Warner Bros. Discovery’s Wall Street nightmare is still in full swing, with the company’s share price continuing to stumble even after Thursday’s quarterly results release in which the company reported a $9.1 billion write-down due to the decline in value of its linear TV networks.

As of Monday afternoon, WBD’s NASDAQ price was $6.72/share, down 4.5% on the day – about 15% since the release of its quarterly report and 42% since the start of 2024. The conglomerate’s market capitalization lost another $750 million since the close of trading last Thursday and now stands at $16.45 billion, about a third of the $50 billion the company raised after the WarnerMedia-Discovery merger was completed in April 2022.

The Warner Bros. film group had given CEO David Zaslav and his team plenty to smile about with hits like “Barbie,” “Wonka” and “Dune 2.” But that success was offset by WBD’s ongoing struggle with the decline of linear television, a problem exacerbated by the loss of NBA television rights to Turner Sports after the 2024-25 season.

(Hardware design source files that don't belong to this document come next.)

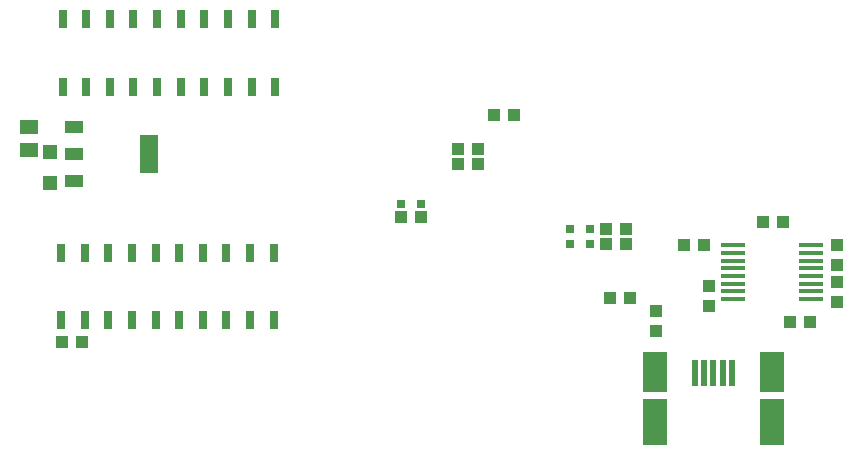
<source format=gtp>
%FSAX24Y24*%
%MOIN*%
G70*
G01*
G75*
G04 Layer_Color=8421504*
%ADD10R,0.0433X0.0394*%
%ADD11R,0.0394X0.0433*%
%ADD12R,0.0315X0.0315*%
%ADD13R,0.0846X0.0157*%
%ADD14R,0.0846X0.0157*%
%ADD15R,0.0472X0.0472*%
%ADD16R,0.0591X0.1299*%
%ADD17R,0.0591X0.0394*%
%ADD18R,0.0197X0.0886*%
%ADD19R,0.0807X0.1575*%
%ADD20R,0.0807X0.1378*%
%ADD21R,0.0807X0.1378*%
%ADD22R,0.0315X0.0591*%
%ADD23R,0.0591X0.0512*%
%ADD24C,0.0100*%
%ADD25C,0.0150*%
%ADD26C,0.0080*%
%ADD27C,0.0350*%
%ADD28C,0.0250*%
%ADD29C,0.0200*%
%ADD30C,0.0591*%
%ADD31R,0.0591X0.0591*%
%ADD32R,0.0591X0.0591*%
%ADD33P,0.2131X8X22.5*%
%ADD34C,0.0700*%
%ADD35O,0.0551X0.0591*%
%ADD36C,0.0500*%
%ADD37C,0.0472*%
%ADD38C,0.0315*%
%ADD39C,0.0276*%
%ADD40C,0.0350*%
%ADD41C,0.0354*%
%ADD42R,0.0787X0.0945*%
%ADD43R,0.0472X0.0354*%
%ADD44O,0.0551X0.0110*%
%ADD45R,0.0551X0.0110*%
%ADD46O,0.0110X0.0551*%
%ADD47O,0.0551X0.0110*%
%ADD48R,0.0433X0.0157*%
%ADD49O,0.0433X0.0157*%
%ADD50R,0.0315X0.0354*%
%ADD51R,0.0354X0.0236*%
%ADD52C,0.0070*%
%ADD53C,0.0090*%
%ADD54C,0.0098*%
%ADD55C,0.0079*%
%ADD56C,0.0050*%
%ADD57C,0.0197*%
%ADD58C,0.0120*%
D10*
X052715Y021970D02*
D03*
X052045D02*
D03*
X047485Y021730D02*
D03*
X046815D02*
D03*
X047485Y021240D02*
D03*
X046815D02*
D03*
X053615Y018620D02*
D03*
X052945D02*
D03*
X043085Y025540D02*
D03*
X043755D02*
D03*
X042545Y023900D02*
D03*
X041875D02*
D03*
X047615Y019420D02*
D03*
X046945D02*
D03*
X039965Y022120D02*
D03*
X040635D02*
D03*
X042545Y024410D02*
D03*
X041875D02*
D03*
X029335Y017970D02*
D03*
X028665D02*
D03*
X049395Y021200D02*
D03*
X050065D02*
D03*
D11*
X054520Y019305D02*
D03*
Y019975D02*
D03*
X050230Y019155D02*
D03*
Y019825D02*
D03*
X054520Y020535D02*
D03*
Y021205D02*
D03*
X048490Y019005D02*
D03*
Y018335D02*
D03*
D12*
X045615Y021730D02*
D03*
X046265D02*
D03*
X045625Y021240D02*
D03*
X046275D02*
D03*
X039985Y022580D02*
D03*
X040635D02*
D03*
D13*
X053629Y019404D02*
D03*
D14*
Y019660D02*
D03*
Y019916D02*
D03*
Y020172D02*
D03*
Y020428D02*
D03*
Y020684D02*
D03*
Y020940D02*
D03*
Y021196D02*
D03*
X051051Y019404D02*
D03*
Y019660D02*
D03*
Y019916D02*
D03*
Y020172D02*
D03*
Y020428D02*
D03*
Y020684D02*
D03*
Y020940D02*
D03*
Y021196D02*
D03*
D15*
X028290Y024302D02*
D03*
Y023278D02*
D03*
D16*
X031560Y024230D02*
D03*
D17*
X029080Y023324D02*
D03*
Y024230D02*
D03*
Y025136D02*
D03*
D18*
X050705Y016951D02*
D03*
X051020D02*
D03*
X049760D02*
D03*
X050075D02*
D03*
X050390D02*
D03*
D19*
X048451Y015287D02*
D03*
X052329Y015287D02*
D03*
D20*
X048451Y016961D02*
D03*
D21*
X052329D02*
D03*
D22*
X028693Y026470D02*
D03*
X029481D02*
D03*
X030268D02*
D03*
X031056D02*
D03*
X031843D02*
D03*
X032630D02*
D03*
X033418D02*
D03*
X034205D02*
D03*
X034993D02*
D03*
X035780D02*
D03*
X028693Y028720D02*
D03*
X029481D02*
D03*
X030268D02*
D03*
X031056D02*
D03*
X031843D02*
D03*
X032630D02*
D03*
X033418D02*
D03*
X034205D02*
D03*
X034993D02*
D03*
X035780D02*
D03*
X035730Y020940D02*
D03*
X034943D02*
D03*
X034155D02*
D03*
X033368D02*
D03*
X032580D02*
D03*
X031793D02*
D03*
X031006D02*
D03*
X030218D02*
D03*
X029431D02*
D03*
X028643D02*
D03*
X035730Y018690D02*
D03*
X034943D02*
D03*
X034155D02*
D03*
X033368D02*
D03*
X032580D02*
D03*
X031793D02*
D03*
X031006D02*
D03*
X030218D02*
D03*
X029431D02*
D03*
X028643D02*
D03*
D23*
X027590Y024386D02*
D03*
Y025134D02*
D03*
M02*

</source>
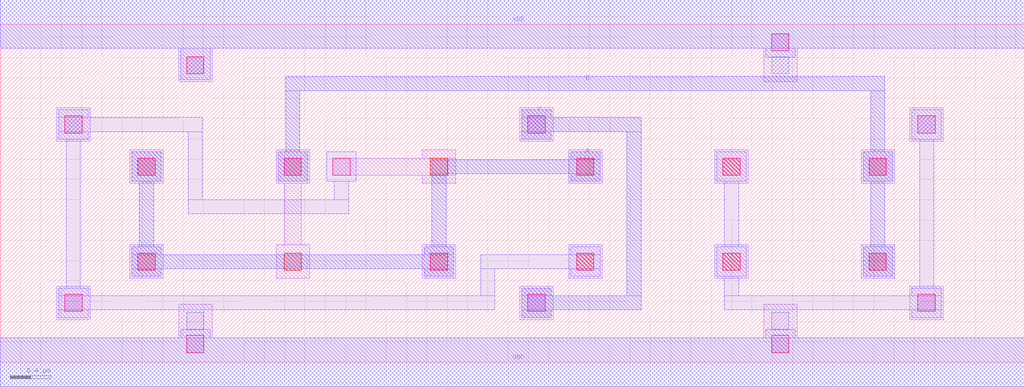
<source format=lef>
MACRO XOR2X1
 CLASS CORE ;
 FOREIGN XOR2X1 0 0 ;
 SIZE 10.08 BY 3.33 ;
 ORIGIN 0 0 ;
 SYMMETRY X Y R90 ;
 SITE unit ;
  PIN VDD
   DIRECTION INOUT ;
   USE POWER ;
   SHAPE ABUTMENT ;
    PORT
     CLASS CORE ;
       LAYER met1 ;
        RECT 0.00000000 3.09000000 10.08000000 3.57000000 ;
    END
  END VDD

  PIN GND
   DIRECTION INOUT ;
   USE POWER ;
   SHAPE ABUTMENT ;
    PORT
     CLASS CORE ;
       LAYER met1 ;
        RECT 0.00000000 -0.24000000 10.08000000 0.24000000 ;
    END
  END GND

  PIN Y
   DIRECTION INOUT ;
   USE SIGNAL ;
   SHAPE ABUTMENT ;
    PORT
     CLASS CORE ;
       LAYER met1 ;
        RECT 5.13500000 0.44000000 5.42500000 0.51500000 ;
        RECT 5.13500000 0.51500000 6.31000000 0.65500000 ;
        RECT 5.13500000 0.65500000 5.42500000 0.73000000 ;
        RECT 5.13500000 2.19500000 5.42500000 2.27000000 ;
        RECT 6.17000000 0.65500000 6.31000000 2.27000000 ;
        RECT 5.13500000 2.27000000 6.31000000 2.41000000 ;
        RECT 5.13500000 2.41000000 5.42500000 2.48500000 ;
    END
  END Y

  PIN A
   DIRECTION INOUT ;
   USE SIGNAL ;
   SHAPE ABUTMENT ;
    PORT
     CLASS CORE ;
       LAYER met1 ;
        RECT 1.29500000 0.84500000 1.58500000 0.92000000 ;
        RECT 4.17500000 0.84500000 4.46500000 0.92000000 ;
        RECT 1.29500000 0.92000000 4.46500000 1.06000000 ;
        RECT 1.29500000 1.06000000 1.58500000 1.13500000 ;
        RECT 4.17500000 1.06000000 4.46500000 1.13500000 ;
        RECT 1.37000000 1.13500000 1.51000000 1.78000000 ;
        RECT 4.25000000 1.13500000 4.39000000 1.85500000 ;
        RECT 5.61500000 1.78000000 5.90500000 1.85500000 ;
        RECT 4.25000000 1.85500000 5.90500000 1.99500000 ;
        RECT 1.29500000 1.78000000 1.58500000 2.07000000 ;
        RECT 5.61500000 1.99500000 5.90500000 2.07000000 ;
    END
  END A

  PIN B
   DIRECTION INOUT ;
   USE SIGNAL ;
   SHAPE ABUTMENT ;
    PORT
     CLASS CORE ;
       LAYER met1 ;
        RECT 8.49500000 0.84500000 8.78500000 1.13500000 ;
        RECT 8.57000000 1.13500000 8.71000000 1.78000000 ;
        RECT 2.73500000 1.78000000 3.02500000 2.07000000 ;
        RECT 8.49500000 1.78000000 8.78500000 2.07000000 ;
        RECT 2.81000000 2.07000000 2.95000000 2.67500000 ;
        RECT 8.57000000 2.07000000 8.71000000 2.67500000 ;
        RECT 2.81000000 2.67500000 8.71000000 2.81500000 ;
    END
  END B

 OBS
    LAYER polycont ;
     RECT 1.35500000 0.90500000 1.52500000 1.07500000 ;
     RECT 2.79500000 0.90500000 2.96500000 1.07500000 ;
     RECT 4.23500000 0.90500000 4.40500000 1.07500000 ;
     RECT 5.67500000 0.90500000 5.84500000 1.07500000 ;
     RECT 7.11500000 0.90500000 7.28500000 1.07500000 ;
     RECT 8.55500000 0.90500000 8.72500000 1.07500000 ;
     RECT 1.35500000 1.84000000 1.52500000 2.01000000 ;
     RECT 2.79500000 1.84000000 2.96500000 2.01000000 ;
     RECT 4.23500000 1.84000000 4.40500000 2.01000000 ;
     RECT 5.67500000 1.84000000 5.84500000 2.01000000 ;
     RECT 7.11500000 1.84000000 7.28500000 2.01000000 ;
     RECT 8.55500000 1.84000000 8.72500000 2.01000000 ;

    LAYER pdiffc ;
     RECT 0.63500000 2.25500000 0.80500000 2.42500000 ;
     RECT 5.19500000 2.25500000 5.36500000 2.42500000 ;
     RECT 9.03500000 2.25500000 9.20500000 2.42500000 ;
     RECT 1.83500000 2.84000000 2.00500000 3.01000000 ;
     RECT 7.59500000 2.84000000 7.76500000 3.01000000 ;

    LAYER ndiffc ;
     RECT 1.83500000 0.32000000 2.00500000 0.49000000 ;
     RECT 7.59500000 0.32000000 7.76500000 0.49000000 ;
     RECT 0.63500000 0.50000000 0.80500000 0.67000000 ;
     RECT 5.19500000 0.50000000 5.36500000 0.67000000 ;
     RECT 9.03500000 0.50000000 9.20500000 0.67000000 ;

    LAYER li1 ;
     RECT 1.83500000 0.09500000 2.00500000 0.24000000 ;
     RECT 1.75500000 0.24000000 2.08500000 0.57000000 ;
     RECT 7.59500000 0.09500000 7.76500000 0.24000000 ;
     RECT 7.51500000 0.24000000 7.84500000 0.57000000 ;
     RECT 0.55500000 0.42000000 0.88500000 0.75000000 ;
     RECT 5.11500000 0.42000000 5.44500000 0.75000000 ;
     RECT 8.95500000 0.42000000 9.28500000 0.75000000 ;
     RECT 1.27500000 0.82500000 1.60500000 1.15500000 ;
     RECT 4.15500000 0.82500000 4.48500000 1.15500000 ;
     RECT 5.59500000 0.82500000 5.92500000 1.15500000 ;
     RECT 7.03500000 0.82500000 7.36500000 1.15500000 ;
     RECT 8.47500000 0.82500000 8.80500000 1.15500000 ;
     RECT 1.27500000 1.76000000 1.60500000 2.09000000 ;
     RECT 2.71500000 0.82500000 3.04500000 1.15500000 ;
     RECT 2.79500000 1.15500000 2.96500000 1.76000000 ;
     RECT 2.71500000 1.76000000 3.04500000 2.09000000 ;
     RECT 4.15500000 1.76000000 4.48500000 1.84000000 ;
     RECT 3.27500000 1.84000000 4.48500000 2.01000000 ;
     RECT 4.15500000 2.01000000 4.48500000 2.09000000 ;
     RECT 5.59500000 1.76000000 5.92500000 2.09000000 ;
     RECT 7.03500000 1.76000000 7.36500000 2.09000000 ;
     RECT 8.47500000 1.76000000 8.80500000 2.09000000 ;
     RECT 0.55500000 2.17500000 0.88500000 2.50500000 ;
     RECT 5.11500000 2.17500000 5.44500000 2.50500000 ;
     RECT 8.95500000 2.17500000 9.28500000 2.50500000 ;
     RECT 1.75500000 2.76000000 2.08500000 3.09000000 ;
     RECT 7.51500000 2.76000000 7.84500000 3.09000000 ;
     RECT 7.59500000 3.09000000 7.76500000 3.23500000 ;

    LAYER viali ;
     RECT 1.83500000 0.09500000 2.00500000 0.26500000 ;
     RECT 7.59500000 0.09500000 7.76500000 0.26500000 ;
     RECT 0.63500000 0.50000000 0.80500000 0.67000000 ;
     RECT 5.19500000 0.50000000 5.36500000 0.67000000 ;
     RECT 9.03500000 0.50000000 9.20500000 0.67000000 ;
     RECT 1.35500000 0.90500000 1.52500000 1.07500000 ;
     RECT 4.23500000 0.90500000 4.40500000 1.07500000 ;
     RECT 5.67500000 0.90500000 5.84500000 1.07500000 ;
     RECT 7.11500000 0.90500000 7.28500000 1.07500000 ;
     RECT 8.55500000 0.90500000 8.72500000 1.07500000 ;
     RECT 1.35500000 1.84000000 1.52500000 2.01000000 ;
     RECT 2.79500000 1.84000000 2.96500000 2.01000000 ;
     RECT 3.27500000 1.84000000 3.44500000 2.01000000 ;
     RECT 5.67500000 1.84000000 5.84500000 2.01000000 ;
     RECT 7.11500000 1.84000000 7.28500000 2.01000000 ;
     RECT 8.55500000 1.84000000 8.72500000 2.01000000 ;
     RECT 0.63500000 2.25500000 0.80500000 2.42500000 ;
     RECT 5.19500000 2.25500000 5.36500000 2.42500000 ;
     RECT 9.03500000 2.25500000 9.20500000 2.42500000 ;
     RECT 1.83500000 2.84000000 2.00500000 3.01000000 ;
     RECT 7.59500000 3.06500000 7.76500000 3.23500000 ;

    LAYER met1 ;
     RECT 0.00000000 -0.24000000 10.08000000 0.24000000 ;
     RECT 1.77500000 0.24000000 2.06500000 0.32500000 ;
     RECT 7.53500000 0.24000000 7.82500000 0.32500000 ;
     RECT 1.29500000 0.84500000 1.58500000 0.92000000 ;
     RECT 4.17500000 0.84500000 4.46500000 0.92000000 ;
     RECT 1.29500000 0.92000000 4.46500000 1.06000000 ;
     RECT 1.29500000 1.06000000 1.58500000 1.13500000 ;
     RECT 4.17500000 1.06000000 4.46500000 1.13500000 ;
     RECT 1.37000000 1.13500000 1.51000000 1.78000000 ;
     RECT 4.25000000 1.13500000 4.39000000 1.85500000 ;
     RECT 5.61500000 1.78000000 5.90500000 1.85500000 ;
     RECT 4.25000000 1.85500000 5.90500000 1.99500000 ;
     RECT 1.29500000 1.78000000 1.58500000 2.07000000 ;
     RECT 5.61500000 1.99500000 5.90500000 2.07000000 ;
     RECT 0.57500000 0.44000000 0.86500000 0.51500000 ;
     RECT 0.57500000 0.51500000 4.87000000 0.65500000 ;
     RECT 0.57500000 0.65500000 0.86500000 0.73000000 ;
     RECT 4.73000000 0.65500000 4.87000000 0.92000000 ;
     RECT 5.61500000 0.84500000 5.90500000 0.92000000 ;
     RECT 4.73000000 0.92000000 5.90500000 1.06000000 ;
     RECT 5.61500000 1.06000000 5.90500000 1.13500000 ;
     RECT 1.85000000 1.46000000 3.43000000 1.60000000 ;
     RECT 3.29000000 1.60000000 3.43000000 1.78000000 ;
     RECT 3.21500000 1.78000000 3.50500000 2.07000000 ;
     RECT 0.65000000 0.73000000 0.79000000 2.19500000 ;
     RECT 0.57500000 2.19500000 0.86500000 2.27000000 ;
     RECT 1.85000000 1.60000000 1.99000000 2.27000000 ;
     RECT 0.57500000 2.27000000 1.99000000 2.41000000 ;
     RECT 0.57500000 2.41000000 0.86500000 2.48500000 ;
     RECT 5.13500000 0.44000000 5.42500000 0.51500000 ;
     RECT 5.13500000 0.51500000 6.31000000 0.65500000 ;
     RECT 5.13500000 0.65500000 5.42500000 0.73000000 ;
     RECT 5.13500000 2.19500000 5.42500000 2.27000000 ;
     RECT 6.17000000 0.65500000 6.31000000 2.27000000 ;
     RECT 5.13500000 2.27000000 6.31000000 2.41000000 ;
     RECT 5.13500000 2.41000000 5.42500000 2.48500000 ;
     RECT 8.97500000 0.44000000 9.26500000 0.51500000 ;
     RECT 7.13000000 0.51500000 9.26500000 0.65500000 ;
     RECT 8.97500000 0.65500000 9.26500000 0.73000000 ;
     RECT 7.13000000 0.65500000 7.27000000 0.84500000 ;
     RECT 7.05500000 0.84500000 7.34500000 1.13500000 ;
     RECT 7.13000000 1.13500000 7.27000000 1.78000000 ;
     RECT 7.05500000 1.78000000 7.34500000 2.07000000 ;
     RECT 9.05000000 0.73000000 9.19000000 2.19500000 ;
     RECT 8.97500000 2.19500000 9.26500000 2.48500000 ;
     RECT 8.49500000 0.84500000 8.78500000 1.13500000 ;
     RECT 8.57000000 1.13500000 8.71000000 1.78000000 ;
     RECT 2.73500000 1.78000000 3.02500000 2.07000000 ;
     RECT 8.49500000 1.78000000 8.78500000 2.07000000 ;
     RECT 2.81000000 2.07000000 2.95000000 2.67500000 ;
     RECT 8.57000000 2.07000000 8.71000000 2.67500000 ;
     RECT 2.81000000 2.67500000 8.71000000 2.81500000 ;
     RECT 1.77500000 2.78000000 2.06500000 3.09000000 ;
     RECT 7.53500000 3.00500000 7.82500000 3.09000000 ;
     RECT 0.00000000 3.09000000 10.08000000 3.57000000 ;

 END
END XOR2X1

</source>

The Amazing World of Gumball

CFO Gunnar Wiedenfels told shareholders last week that the NBA loss was a “triggering event” for the company to take a one-time impairment charge that severely reduced the value of the TV assets on its books. But the industry-wide decline in linear TV and advertising on that platform, which media companies have relied on for decades, was also a major factor.

Warner Bros. Discovery, NASDAQ
Warner Bros. Discovery, NASDAQ

The falling share price, fueled by Wall Street investors surprised by quarterly reports that came in well below forecasts, is increasing the pressure on Zaslav and his team to turn things around. WBD is focused on making its streaming service Max profitable. Upcoming seasons of HBO hit series such as “The Last of Us” and “The White Lotus” will drive subscriber numbers, as will franchise spin-offs such as “The Penguin” and “Dune: Prophecy.”

In the film division, Warner Bros. was virtually absent at the box office over the summer, with “Furiosa,” “Trap” and “Horizon: An American Saga” barely making a mark in theaters, but the upcoming one-two punch of “Beetlejuice” and “Joker” sequels could change that in the fall. Longer term, Warner Bros. is hoping that 2025 will bring a revival of its crown jewel, DC, with James Gunn’s “Superman” reboot of the DC Cinematic Universe.